→ **Task item**
Show each line of the records that contains the word "hacia".

------------------------------

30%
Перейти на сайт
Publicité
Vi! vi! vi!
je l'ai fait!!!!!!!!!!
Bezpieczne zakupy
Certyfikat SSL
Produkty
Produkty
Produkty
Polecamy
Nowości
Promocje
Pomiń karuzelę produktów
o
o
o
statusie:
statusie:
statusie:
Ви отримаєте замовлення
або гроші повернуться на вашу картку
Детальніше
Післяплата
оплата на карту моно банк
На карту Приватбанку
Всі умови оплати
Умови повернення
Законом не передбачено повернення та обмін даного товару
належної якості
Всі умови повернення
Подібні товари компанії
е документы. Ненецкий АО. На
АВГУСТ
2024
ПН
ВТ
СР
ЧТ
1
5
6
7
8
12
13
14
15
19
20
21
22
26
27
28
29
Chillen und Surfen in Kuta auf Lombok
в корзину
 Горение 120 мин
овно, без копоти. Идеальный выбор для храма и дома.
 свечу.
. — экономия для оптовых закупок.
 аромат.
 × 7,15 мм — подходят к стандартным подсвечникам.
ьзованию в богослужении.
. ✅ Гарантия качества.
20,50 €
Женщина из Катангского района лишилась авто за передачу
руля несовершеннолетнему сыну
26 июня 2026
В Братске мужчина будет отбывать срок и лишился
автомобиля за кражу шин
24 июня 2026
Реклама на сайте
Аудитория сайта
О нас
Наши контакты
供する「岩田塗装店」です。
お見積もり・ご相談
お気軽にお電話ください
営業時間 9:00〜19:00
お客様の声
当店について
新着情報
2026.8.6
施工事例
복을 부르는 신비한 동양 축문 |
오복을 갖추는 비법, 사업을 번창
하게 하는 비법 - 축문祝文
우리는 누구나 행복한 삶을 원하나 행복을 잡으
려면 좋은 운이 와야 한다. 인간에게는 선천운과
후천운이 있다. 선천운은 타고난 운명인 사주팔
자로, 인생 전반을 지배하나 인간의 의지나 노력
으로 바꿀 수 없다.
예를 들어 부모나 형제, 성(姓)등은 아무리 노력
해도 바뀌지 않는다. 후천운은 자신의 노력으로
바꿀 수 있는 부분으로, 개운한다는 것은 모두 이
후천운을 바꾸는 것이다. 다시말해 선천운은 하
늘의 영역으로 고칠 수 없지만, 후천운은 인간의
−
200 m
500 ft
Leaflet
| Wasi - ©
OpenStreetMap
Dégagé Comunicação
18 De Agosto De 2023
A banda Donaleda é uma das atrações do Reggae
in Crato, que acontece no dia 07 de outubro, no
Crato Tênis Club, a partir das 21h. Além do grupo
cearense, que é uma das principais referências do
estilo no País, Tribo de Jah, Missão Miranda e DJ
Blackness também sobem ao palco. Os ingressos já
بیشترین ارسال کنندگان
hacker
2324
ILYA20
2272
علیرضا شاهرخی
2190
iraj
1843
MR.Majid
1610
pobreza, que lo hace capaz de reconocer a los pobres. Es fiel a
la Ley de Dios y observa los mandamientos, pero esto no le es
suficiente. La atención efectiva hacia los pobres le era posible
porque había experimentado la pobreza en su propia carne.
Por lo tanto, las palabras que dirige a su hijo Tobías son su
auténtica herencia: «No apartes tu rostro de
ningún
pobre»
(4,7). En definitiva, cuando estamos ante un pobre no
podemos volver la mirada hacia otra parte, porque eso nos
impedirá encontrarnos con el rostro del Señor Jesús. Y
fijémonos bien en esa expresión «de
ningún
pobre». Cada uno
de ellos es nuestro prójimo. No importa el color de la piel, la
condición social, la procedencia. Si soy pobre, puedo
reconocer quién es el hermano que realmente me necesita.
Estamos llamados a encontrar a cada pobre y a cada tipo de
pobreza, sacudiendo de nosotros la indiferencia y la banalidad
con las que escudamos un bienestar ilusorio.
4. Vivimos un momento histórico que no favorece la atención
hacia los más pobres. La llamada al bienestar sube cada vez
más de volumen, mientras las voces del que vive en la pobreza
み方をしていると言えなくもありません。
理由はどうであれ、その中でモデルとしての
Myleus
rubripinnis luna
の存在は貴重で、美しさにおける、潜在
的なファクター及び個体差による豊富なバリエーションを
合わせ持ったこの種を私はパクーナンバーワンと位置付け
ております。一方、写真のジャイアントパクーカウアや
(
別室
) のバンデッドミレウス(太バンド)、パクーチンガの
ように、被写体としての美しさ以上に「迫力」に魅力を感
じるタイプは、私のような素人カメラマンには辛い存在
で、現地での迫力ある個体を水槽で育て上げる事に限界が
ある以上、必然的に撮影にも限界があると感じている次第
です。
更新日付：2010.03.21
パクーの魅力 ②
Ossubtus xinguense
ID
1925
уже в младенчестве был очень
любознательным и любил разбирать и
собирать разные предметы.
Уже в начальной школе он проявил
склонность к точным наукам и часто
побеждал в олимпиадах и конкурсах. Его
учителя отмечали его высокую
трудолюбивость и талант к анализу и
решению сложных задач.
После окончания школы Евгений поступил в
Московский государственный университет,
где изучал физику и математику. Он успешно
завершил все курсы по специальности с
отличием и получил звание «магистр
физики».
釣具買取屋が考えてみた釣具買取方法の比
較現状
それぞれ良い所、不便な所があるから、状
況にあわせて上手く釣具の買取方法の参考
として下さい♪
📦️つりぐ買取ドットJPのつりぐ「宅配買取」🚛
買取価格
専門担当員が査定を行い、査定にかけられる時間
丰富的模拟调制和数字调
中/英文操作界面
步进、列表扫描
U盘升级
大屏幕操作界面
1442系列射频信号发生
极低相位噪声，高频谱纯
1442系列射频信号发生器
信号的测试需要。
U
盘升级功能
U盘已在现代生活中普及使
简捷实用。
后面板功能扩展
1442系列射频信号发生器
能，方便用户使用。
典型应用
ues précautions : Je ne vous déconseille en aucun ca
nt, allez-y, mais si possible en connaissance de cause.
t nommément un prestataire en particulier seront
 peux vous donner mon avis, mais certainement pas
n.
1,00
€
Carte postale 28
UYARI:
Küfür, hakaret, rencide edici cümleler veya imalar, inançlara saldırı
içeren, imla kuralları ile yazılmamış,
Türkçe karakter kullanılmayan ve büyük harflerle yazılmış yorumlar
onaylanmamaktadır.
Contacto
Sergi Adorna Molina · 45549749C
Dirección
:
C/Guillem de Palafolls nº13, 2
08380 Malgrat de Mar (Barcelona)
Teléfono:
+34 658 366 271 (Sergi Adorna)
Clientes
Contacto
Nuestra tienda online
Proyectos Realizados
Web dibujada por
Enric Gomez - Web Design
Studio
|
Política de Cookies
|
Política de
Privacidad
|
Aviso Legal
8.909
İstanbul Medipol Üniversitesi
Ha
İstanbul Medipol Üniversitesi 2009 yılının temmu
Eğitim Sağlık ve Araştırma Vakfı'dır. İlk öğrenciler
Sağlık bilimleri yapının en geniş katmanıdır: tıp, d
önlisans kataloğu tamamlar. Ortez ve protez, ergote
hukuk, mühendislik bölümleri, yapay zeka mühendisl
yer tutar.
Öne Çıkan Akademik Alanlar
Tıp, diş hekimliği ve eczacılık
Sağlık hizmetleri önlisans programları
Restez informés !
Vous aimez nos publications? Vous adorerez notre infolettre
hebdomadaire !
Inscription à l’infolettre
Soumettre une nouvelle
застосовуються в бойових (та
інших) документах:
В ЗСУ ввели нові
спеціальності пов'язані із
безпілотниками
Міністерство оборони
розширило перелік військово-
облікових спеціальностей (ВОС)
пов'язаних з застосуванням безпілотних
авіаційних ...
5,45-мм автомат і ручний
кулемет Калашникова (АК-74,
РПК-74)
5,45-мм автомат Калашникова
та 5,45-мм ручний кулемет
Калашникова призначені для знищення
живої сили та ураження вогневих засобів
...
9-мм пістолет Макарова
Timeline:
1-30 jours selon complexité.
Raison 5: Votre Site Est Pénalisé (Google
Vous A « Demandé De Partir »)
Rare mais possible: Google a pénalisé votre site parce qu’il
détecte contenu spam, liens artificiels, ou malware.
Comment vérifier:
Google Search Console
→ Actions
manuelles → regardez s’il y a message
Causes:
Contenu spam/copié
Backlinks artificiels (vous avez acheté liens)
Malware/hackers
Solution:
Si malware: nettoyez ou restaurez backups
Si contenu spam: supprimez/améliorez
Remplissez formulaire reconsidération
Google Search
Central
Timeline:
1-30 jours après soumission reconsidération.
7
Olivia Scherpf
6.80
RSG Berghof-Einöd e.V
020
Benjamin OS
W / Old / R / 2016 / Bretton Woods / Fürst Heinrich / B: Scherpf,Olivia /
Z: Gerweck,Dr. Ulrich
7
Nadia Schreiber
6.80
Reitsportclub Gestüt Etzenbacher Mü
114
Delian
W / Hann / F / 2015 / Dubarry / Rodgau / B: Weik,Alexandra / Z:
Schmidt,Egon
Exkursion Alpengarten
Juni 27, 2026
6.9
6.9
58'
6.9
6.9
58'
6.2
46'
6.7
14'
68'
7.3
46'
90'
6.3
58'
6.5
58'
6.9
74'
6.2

------------------------------

→ **Response area**
suficiente. La atención efectiva hacia los pobres le era posible
podemos volver la mirada hacia otra parte, porque eso nos
hacia los más pobres. La llamada al bienestar sube cada vez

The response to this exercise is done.